Bass has lived through her fair share of starving artist years, but ironically, 2020 hasn’t been one of them. A job at the Kennedy Center provides her with health insurance benefits, even though she’s currently furloughed. She’s teaching online classes as an adjunct professor at George Washington University, and she has money saved up from a recent fellowship.

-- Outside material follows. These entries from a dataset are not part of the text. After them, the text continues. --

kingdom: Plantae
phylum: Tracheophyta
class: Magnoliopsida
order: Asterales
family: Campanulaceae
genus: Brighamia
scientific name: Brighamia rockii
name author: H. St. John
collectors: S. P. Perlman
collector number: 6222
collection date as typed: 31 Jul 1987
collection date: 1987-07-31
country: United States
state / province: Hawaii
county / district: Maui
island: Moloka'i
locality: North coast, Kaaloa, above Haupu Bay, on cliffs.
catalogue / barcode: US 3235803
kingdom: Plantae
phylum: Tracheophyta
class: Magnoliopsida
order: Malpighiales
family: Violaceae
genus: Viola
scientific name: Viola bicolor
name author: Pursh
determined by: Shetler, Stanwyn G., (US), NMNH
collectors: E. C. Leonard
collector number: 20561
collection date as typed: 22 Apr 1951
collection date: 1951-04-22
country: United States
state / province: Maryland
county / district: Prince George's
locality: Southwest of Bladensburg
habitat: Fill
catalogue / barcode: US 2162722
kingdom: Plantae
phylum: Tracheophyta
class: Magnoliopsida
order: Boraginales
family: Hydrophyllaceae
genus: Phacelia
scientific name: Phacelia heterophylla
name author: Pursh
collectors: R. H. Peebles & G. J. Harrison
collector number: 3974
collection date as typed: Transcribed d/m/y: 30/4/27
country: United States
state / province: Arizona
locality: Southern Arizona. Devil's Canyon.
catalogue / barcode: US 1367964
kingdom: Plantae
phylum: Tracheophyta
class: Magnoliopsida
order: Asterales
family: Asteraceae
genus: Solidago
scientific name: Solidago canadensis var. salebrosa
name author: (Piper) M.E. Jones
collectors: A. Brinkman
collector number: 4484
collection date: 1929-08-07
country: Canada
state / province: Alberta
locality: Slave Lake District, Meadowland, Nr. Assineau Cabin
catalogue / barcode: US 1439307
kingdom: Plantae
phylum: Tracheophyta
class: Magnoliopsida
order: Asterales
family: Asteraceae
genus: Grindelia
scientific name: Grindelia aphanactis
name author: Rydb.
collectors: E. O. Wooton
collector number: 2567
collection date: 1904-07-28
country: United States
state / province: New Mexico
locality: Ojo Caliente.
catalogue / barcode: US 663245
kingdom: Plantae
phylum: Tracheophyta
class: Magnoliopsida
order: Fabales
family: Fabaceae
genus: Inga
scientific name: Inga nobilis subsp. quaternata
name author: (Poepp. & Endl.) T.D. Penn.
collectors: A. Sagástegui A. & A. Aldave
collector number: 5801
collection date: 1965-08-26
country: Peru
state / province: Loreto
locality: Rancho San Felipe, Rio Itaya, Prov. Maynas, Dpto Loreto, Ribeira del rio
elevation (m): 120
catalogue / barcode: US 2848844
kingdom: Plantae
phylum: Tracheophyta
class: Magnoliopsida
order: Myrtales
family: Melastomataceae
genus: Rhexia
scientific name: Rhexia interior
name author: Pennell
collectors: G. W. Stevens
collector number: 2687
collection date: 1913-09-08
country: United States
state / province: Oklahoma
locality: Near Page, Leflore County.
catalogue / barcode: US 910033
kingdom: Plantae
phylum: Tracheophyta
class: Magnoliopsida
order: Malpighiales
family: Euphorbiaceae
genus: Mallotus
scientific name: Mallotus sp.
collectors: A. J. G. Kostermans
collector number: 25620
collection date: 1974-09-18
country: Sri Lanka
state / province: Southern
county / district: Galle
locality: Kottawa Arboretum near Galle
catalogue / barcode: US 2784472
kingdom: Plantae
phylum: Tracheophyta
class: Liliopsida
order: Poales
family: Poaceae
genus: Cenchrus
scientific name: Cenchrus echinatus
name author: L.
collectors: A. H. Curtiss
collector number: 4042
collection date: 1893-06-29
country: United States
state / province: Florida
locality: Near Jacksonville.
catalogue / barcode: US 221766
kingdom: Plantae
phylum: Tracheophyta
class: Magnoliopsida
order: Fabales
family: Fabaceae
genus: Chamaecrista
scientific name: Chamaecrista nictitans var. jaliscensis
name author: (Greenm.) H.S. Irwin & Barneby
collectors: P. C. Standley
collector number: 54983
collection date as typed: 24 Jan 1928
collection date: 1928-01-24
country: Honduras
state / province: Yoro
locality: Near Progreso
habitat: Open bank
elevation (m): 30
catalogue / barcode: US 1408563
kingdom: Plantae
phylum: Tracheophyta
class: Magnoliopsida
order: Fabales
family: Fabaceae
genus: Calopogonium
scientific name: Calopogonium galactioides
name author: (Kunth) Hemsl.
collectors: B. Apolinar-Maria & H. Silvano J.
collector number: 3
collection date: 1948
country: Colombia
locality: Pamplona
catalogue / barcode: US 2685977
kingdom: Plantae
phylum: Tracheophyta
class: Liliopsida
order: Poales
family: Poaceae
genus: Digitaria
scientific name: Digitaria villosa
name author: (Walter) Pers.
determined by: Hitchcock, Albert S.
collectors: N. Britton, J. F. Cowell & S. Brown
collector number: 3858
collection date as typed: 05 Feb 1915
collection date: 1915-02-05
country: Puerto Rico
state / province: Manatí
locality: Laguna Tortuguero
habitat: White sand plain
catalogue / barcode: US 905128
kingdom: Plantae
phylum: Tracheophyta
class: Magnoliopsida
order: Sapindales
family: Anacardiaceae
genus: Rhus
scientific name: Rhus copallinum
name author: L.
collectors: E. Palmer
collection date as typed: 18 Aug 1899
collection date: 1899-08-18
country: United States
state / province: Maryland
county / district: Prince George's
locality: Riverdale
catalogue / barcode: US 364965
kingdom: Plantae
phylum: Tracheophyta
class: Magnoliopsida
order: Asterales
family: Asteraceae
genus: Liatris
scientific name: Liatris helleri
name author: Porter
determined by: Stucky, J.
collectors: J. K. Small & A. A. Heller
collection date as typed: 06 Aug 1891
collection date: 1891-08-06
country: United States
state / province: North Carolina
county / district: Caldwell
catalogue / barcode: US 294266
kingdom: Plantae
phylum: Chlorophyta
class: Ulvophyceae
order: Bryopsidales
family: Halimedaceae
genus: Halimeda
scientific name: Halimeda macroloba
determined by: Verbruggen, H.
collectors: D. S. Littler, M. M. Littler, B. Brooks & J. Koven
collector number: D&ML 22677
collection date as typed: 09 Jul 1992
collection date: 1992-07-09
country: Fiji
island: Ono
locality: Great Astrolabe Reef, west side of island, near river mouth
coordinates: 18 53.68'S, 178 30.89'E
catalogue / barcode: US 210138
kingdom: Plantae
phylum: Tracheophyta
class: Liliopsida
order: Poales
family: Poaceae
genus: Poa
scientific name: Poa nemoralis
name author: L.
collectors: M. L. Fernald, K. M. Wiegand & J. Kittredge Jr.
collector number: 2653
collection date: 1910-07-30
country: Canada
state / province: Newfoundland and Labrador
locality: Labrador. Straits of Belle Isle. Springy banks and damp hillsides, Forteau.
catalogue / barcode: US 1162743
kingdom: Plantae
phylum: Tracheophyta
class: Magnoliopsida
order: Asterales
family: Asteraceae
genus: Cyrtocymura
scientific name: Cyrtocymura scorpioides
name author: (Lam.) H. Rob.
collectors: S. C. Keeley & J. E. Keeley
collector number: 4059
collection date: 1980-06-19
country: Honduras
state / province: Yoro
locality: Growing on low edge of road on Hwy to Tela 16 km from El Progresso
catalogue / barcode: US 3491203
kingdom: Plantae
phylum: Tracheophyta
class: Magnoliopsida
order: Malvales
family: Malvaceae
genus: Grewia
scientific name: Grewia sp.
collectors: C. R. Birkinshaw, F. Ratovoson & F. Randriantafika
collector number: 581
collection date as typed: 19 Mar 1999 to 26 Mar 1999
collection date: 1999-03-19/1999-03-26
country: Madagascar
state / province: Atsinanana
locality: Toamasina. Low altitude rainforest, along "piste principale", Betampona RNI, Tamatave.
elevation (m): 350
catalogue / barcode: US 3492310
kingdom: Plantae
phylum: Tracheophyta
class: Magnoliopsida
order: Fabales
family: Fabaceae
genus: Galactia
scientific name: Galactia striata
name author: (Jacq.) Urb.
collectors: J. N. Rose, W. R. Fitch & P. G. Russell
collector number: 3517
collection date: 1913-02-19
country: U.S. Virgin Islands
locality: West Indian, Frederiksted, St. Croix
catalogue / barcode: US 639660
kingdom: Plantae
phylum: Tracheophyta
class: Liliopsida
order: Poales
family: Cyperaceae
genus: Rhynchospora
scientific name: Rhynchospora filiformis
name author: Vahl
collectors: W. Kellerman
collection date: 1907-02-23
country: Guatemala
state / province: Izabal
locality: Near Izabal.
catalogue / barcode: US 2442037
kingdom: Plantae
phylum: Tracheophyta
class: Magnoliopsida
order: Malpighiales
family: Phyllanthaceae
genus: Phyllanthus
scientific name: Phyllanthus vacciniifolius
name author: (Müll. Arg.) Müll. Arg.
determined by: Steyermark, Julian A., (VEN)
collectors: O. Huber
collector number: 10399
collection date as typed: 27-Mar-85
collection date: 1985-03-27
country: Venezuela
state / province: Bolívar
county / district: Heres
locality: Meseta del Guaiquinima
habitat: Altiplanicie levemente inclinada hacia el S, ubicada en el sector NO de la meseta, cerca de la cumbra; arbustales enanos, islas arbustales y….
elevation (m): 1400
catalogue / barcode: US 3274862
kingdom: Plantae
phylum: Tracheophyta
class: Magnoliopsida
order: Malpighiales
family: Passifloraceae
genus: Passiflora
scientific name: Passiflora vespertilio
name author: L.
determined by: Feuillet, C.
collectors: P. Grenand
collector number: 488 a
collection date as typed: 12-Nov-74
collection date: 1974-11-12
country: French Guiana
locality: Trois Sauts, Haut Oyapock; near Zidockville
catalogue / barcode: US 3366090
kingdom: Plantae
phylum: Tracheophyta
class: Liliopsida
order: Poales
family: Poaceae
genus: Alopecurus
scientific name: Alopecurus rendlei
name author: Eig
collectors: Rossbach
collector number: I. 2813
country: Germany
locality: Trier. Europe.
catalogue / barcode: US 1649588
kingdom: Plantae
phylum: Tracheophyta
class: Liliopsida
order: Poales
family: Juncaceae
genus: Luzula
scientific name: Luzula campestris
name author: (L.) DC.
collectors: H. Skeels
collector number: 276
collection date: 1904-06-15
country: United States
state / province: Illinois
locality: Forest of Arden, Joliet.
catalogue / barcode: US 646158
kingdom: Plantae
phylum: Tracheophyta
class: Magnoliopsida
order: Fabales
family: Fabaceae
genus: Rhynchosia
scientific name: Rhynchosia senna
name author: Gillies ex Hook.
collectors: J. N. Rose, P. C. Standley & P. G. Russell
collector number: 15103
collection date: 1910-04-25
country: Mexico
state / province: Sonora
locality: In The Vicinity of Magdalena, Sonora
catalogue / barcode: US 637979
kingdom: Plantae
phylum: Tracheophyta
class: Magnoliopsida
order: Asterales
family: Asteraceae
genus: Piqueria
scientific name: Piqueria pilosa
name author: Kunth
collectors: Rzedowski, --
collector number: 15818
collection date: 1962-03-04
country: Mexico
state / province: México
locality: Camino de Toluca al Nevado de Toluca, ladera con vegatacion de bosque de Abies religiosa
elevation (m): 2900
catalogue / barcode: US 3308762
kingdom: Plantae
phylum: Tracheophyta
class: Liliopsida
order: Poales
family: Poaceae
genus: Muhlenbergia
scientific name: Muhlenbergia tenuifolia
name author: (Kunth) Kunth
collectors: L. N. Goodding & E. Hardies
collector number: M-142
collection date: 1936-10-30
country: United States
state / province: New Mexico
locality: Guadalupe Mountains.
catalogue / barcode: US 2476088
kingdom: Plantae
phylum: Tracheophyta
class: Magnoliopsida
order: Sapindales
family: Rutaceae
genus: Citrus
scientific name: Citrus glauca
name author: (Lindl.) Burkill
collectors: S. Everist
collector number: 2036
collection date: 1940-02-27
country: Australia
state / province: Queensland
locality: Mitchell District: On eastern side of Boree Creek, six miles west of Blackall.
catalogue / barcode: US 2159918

Last month she participated in a livestreamed poetry reading that attracted more than 40,000 people — way more than she’d ever get at an in-person reading, she said. Viewers could donate to the poets during the performance, but she opted out of receiving any money.

“I’m doing ok right now,” she said.

The Installation Artist Who Repurposes Her Material For Masks

Monica Jahan Bose has been traveling between Bangladesh and D.C. for months in anticipation of a big, city-funded installation she was supposed to do in late April.

She planned to hang 18-foot-tall saris along the C&O Canal in Georgetown in honor of the 50th anniversary of Earth Day, accompanied by projections by Robin Bell. All of the saris would be decorated with messages and drawings made by people in Bangladesh and D.C.

Her last in-person sari-decorating workshop was in early March. Before the next one, she bought a Zoom account.

A sari-decorating workshop on Zoom.

“People are feeling really isolated, so the first half hour they just talked about how they’re feeling,” she said of her first virtual workshop. The participants suggested messages and designs that Bose then applied to the saris herself.

Next, the installation itself got cancelled. She thought about hanging the saris from her house, but both she and city officials worried that it would draw a crowd. She decided to plan a livestreamed indoor event for April 22 instead.

Bose now has a new project on her hands: She’s working with her teenage daughter to make fabric masks out of recycled saris that she gives away for free to seniors and fellow artists. And now that her flagship event is virtual, she says she’s excited that people in both D.C and Bangladesh can participate in one unified Earth Day event.

“There are pluses to making things online,” she said. “A whole lot more people can see it.”